Picture of Tubb Run at sampling point (3) where six brook trout were caught in a 100-m reach

After hiking past the confluence of the two streams, we arrived at our first stream site (4) on Green Springs Run. At this site we caught 21 Brook trout and found the stream pH to be much more neutral. Further upstream on Green Springs site (5) we caught even more brookies, 42 to be exact. At our final site on Green spring (6), we didn’t catch any trout (which we believe to be due to insufficient water-as flow was quite low).
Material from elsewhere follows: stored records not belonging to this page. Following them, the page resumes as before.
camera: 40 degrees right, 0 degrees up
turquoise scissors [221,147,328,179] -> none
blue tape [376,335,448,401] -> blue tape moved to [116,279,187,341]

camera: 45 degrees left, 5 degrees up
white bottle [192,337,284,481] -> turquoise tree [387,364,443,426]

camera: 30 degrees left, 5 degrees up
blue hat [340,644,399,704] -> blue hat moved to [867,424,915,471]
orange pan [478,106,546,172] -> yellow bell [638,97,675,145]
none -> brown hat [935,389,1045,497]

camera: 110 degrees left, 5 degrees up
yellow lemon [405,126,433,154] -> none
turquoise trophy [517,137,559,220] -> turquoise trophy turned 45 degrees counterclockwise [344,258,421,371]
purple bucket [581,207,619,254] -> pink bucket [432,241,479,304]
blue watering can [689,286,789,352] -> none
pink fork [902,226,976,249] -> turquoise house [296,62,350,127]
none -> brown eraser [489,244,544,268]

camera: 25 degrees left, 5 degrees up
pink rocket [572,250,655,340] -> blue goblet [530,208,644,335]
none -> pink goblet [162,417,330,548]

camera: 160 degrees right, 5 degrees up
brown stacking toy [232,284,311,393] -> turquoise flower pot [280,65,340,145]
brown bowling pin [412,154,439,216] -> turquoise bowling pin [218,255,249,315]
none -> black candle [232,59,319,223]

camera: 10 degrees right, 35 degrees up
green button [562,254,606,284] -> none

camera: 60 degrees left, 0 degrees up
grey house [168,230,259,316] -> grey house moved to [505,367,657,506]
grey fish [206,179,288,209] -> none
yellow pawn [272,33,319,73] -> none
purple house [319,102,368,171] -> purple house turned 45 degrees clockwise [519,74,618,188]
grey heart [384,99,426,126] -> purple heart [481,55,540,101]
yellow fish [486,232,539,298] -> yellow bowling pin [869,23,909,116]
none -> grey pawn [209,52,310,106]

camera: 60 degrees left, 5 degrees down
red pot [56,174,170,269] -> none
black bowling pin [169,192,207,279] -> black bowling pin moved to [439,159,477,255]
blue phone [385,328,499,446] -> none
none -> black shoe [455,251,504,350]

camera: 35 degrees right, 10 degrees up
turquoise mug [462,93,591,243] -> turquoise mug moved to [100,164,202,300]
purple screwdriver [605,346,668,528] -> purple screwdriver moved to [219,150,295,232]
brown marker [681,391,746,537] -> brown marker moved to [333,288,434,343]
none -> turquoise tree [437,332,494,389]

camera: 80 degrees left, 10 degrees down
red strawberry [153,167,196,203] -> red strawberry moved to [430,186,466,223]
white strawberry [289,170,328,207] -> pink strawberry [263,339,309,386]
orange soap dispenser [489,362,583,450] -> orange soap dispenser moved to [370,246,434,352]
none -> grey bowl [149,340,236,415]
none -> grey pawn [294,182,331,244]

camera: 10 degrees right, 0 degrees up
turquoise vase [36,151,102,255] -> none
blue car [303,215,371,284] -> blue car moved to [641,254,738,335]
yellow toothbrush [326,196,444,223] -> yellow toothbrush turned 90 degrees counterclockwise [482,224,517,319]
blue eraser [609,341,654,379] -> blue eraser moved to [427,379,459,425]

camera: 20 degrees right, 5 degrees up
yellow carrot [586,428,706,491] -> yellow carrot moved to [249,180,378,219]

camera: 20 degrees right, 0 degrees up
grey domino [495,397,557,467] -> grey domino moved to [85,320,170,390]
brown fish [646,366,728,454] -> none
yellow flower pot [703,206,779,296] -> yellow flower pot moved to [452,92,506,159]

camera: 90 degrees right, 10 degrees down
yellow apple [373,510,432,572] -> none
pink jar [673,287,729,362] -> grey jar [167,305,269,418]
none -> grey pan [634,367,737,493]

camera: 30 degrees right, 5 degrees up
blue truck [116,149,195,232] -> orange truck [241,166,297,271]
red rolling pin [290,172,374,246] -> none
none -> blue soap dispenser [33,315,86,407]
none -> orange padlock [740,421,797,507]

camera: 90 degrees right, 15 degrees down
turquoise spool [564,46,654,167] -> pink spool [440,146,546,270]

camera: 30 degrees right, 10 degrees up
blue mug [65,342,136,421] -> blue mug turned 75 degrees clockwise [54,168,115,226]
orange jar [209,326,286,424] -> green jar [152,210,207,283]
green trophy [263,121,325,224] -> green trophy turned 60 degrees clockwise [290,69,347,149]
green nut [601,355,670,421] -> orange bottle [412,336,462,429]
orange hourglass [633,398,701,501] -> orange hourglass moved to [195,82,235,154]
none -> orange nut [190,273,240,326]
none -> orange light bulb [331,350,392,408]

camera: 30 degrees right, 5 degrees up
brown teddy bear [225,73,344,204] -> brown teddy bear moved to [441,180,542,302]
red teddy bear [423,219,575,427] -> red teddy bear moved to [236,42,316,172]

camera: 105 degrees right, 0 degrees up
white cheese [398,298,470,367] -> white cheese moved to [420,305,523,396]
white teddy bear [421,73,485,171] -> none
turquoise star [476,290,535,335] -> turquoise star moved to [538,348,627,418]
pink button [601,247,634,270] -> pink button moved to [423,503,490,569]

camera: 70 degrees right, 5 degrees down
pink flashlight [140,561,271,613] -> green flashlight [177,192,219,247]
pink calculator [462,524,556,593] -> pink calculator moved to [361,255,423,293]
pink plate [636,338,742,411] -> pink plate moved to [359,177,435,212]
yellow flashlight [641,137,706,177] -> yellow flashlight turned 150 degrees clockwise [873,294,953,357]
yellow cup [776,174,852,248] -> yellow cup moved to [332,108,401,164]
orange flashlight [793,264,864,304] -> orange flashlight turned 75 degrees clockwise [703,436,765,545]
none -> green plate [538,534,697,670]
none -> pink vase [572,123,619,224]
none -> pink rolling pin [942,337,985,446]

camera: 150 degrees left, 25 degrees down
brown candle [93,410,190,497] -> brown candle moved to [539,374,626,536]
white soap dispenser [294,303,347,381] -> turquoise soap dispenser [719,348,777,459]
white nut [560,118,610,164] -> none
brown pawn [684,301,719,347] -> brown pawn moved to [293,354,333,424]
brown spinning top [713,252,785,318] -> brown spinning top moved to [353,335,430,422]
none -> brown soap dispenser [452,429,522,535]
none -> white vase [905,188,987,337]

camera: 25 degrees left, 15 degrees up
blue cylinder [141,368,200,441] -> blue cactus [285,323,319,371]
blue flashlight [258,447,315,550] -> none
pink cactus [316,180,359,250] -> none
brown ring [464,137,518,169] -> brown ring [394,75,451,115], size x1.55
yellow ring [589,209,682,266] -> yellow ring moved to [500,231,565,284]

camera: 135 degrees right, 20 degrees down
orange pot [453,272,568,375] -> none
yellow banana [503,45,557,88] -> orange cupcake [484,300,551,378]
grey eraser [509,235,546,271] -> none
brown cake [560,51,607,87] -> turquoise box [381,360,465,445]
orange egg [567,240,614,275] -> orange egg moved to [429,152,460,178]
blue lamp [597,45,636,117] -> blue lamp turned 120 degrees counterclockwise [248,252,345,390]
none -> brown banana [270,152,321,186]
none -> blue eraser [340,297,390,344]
Where’s Waldo? A Picture of Allison hiking between sites

While we collected quite a bit of other data (stream water chemistry, macros, collected samples for Hg analysis), differences are apparent from observing fish data alone. These adjacent watersheds are very similar (size, slope, forested, geographic location, etc.), except for AMD influence. Comparing fish across the streams, we caught a total of 6 brookies at Tubb Run to our 63 brookies at Green Springs. It is this kind of stark contrast that makes the ecological “cost “ of our past energy extraction (coal) in this area more real, and gives me pause projecting towards future ecological “cost” associated with Marcellus Shale natural gas extraction.

Upon arriving back at the van (at 11pm) and packing up for our drive home, I couldn’t help but reflect upon what part of this 16 hour day was most challenging to our team. At this point in the summer, everyone works well together, is very capable of carrying large/heavy packs, hiking long distances, working long days, sampling after dark, and surviving largely on snacks and “trout adrenaline” until we finish. However, one thing we aren’t accustomed to is working in the cold….and it was cold for July. The night before the weather said it was going to drop to 50 degrees F, and when we arrived to our first site for the day, it wasn’t much warmer. While things did warm up through the day, everyone kept their long sleeves on, and at our last site (which we sampled largely after dark), it was cold enough to see your breath and get chilled. Now this would be normal if it were early fall or late spring, but we are in late July when the weather is supposed to be hot and sticky, and that is what our bodies are anticipating. While the cooler weather made hiking between sites quite comfortable, it made the remainder of our long field day of in-stream work (in the 12 degrees Celsius stream water) a little chilly for late July.